Constraint Dynamics and RQM Bound States

TL;DR

This paper develops a relativistic bound-state model for flavored mesons using constraint RQM, deriving a wave equation with position-dependent masses and calculating mass spectra with a new interpolating formula.

Contribution

It introduces a novel relativistic two-body wave equation with position-dependent masses within the constraint RQM framework for flavored mesons.

Findings

Derived a relativistic wave equation with position-dependent masses.

Obtained an interpolating complex-mass formula for eigenmasses.

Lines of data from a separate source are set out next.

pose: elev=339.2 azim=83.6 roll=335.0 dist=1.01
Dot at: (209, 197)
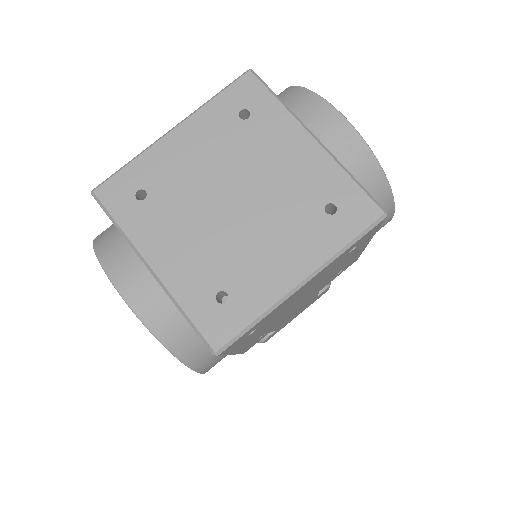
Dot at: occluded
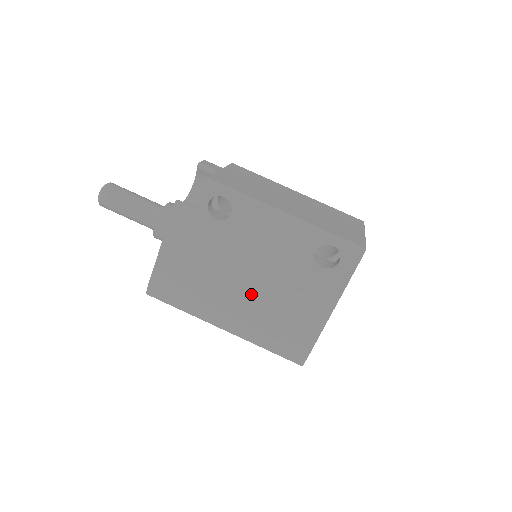
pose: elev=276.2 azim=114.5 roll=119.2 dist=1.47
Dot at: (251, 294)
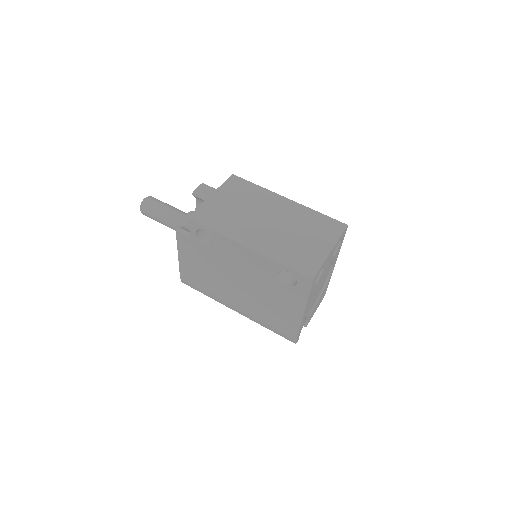
Dot at: (245, 294)
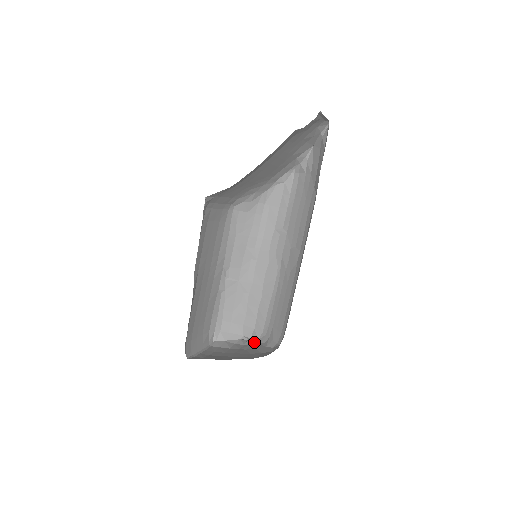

Calculated mass spectra for leading-state flavored mesons.

Abstract

Flavored mesons containing quarks of unequal masses are studied. The appropriate tool is the Bethe-Salpeter formalism, but its inherent complexity leads to series of difficulties mostly related to the central role played in it by the relative time or energy. We consider bound states in the spirit of "Constraint Relativistic Quantum Mechanics (RQM)". Interaction of quarks is described by the funnel-type potential with the distant dependent strong coupling, $\alpha_s(r)$. Relativistic bound-state problem is formulated with the use of symmetries, energy-momentum conservation laws in Minkowskiy space. Relativistic two-body wave equation with position dependent particle masses is derived and used to describe the flavored mesons. Free particle hypothesis for the bound state is developed: quark and antiquark move as free particles in of the bound system. Solution of the equation for the system in the form of a~standing wave is given. Interpolating complex-mass formula for two exact asymptotic eigenmass expressions is obtained. Mass spectra for some leading-state flavored mesons are calculated.